All told last year, central banks in emerging countries added about $1.2 trillion in Western currencies to their reserves, about $800 billion of it in dollars, according to Brad Setser, a fellow at the Council on Foreign Relations. Emerging-market sovereign-wealth funds added another $150 billion. Much of that ends up invested back in the U.S.
The U.S. needs the money and shouldn't shun it, of course. But there are several reasons to be concerned about what's going on.
President Bush's administration has long argued that foreigners park their money in the U.S. because of the attractive returns here. But new research by Massachusetts Institute of Technology economist Kristin Forbes, a former Bush adviser, finds that from 2002 to 2006, as the dollar slid, foreigners earned an average annual return of 4.3% on their U.S. investments, while Americans earned 11.2% on their investments overseas. Ms. Forbes concludes that it's not the profits that attract foreign money to the U.S., it's the sophistication of U.S. capital markets.

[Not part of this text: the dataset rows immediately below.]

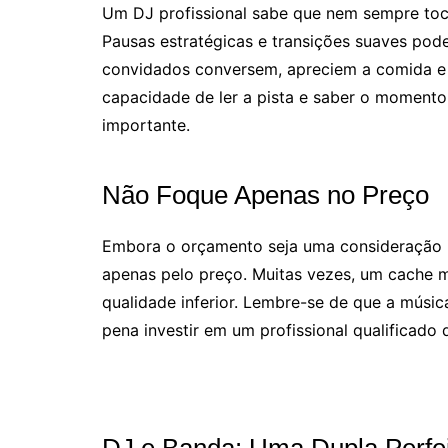
Um DJ profissional sabe que nem sempre toca
Pausas estratégicas e transições suaves pode
convidados conversem, apreciem a comida e
capacidade de ler a pista e saber o momento
importante.
Não Foque Apenas no Preço
Embora o orçamento seja uma consideração 
apenas pelo preço. Muitas vezes, um cache m
qualidade inferior. Lembre-se de que a músic
pena investir em um profissional qualificado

Of course, the implication is that foreigners would run scared if they lost confidence in the transparency and fairness of Wall Street. And, these days, the Chinese could be forgiven if two words spring to mind when they think about U.S. financial markets: subprime mortgages.
"They're probably questioning the efficiency of our financial markets," Ms. Forbes says. "Maybe they're thinking twice about continuing to invest such large sums in the U.S. in the future."
They might lose even more faith if they see the U.S. succumb to protectionist sentiment and block the very exports that China and other nations sell. "You're not talking about goods anymore," says Bank of America's Mr. Quinlan. "You're talking about our financial lifeline."
Furthermore, the U.S. finds itself not only dependent on money from the developing world, but in large part dependent on money from governments in the developing world -- and undemocratic ones. So far, those governments seem to have made the political decision that they're willing to hang onto their U.S. assets, despite the falling dollar. Private investors might have bailed out by now, in search of higher returns. "So far, it is stabilizing rather than destabilizing," Mr. Setser says.
But there's no guarantee that the benevolence will last and, at some point, governments in places like Beijing may decide to exercise the leverage that their riches imply. "You're looking at an incredibly large flow of one country's money into the U.S. market," Mr. Setser says.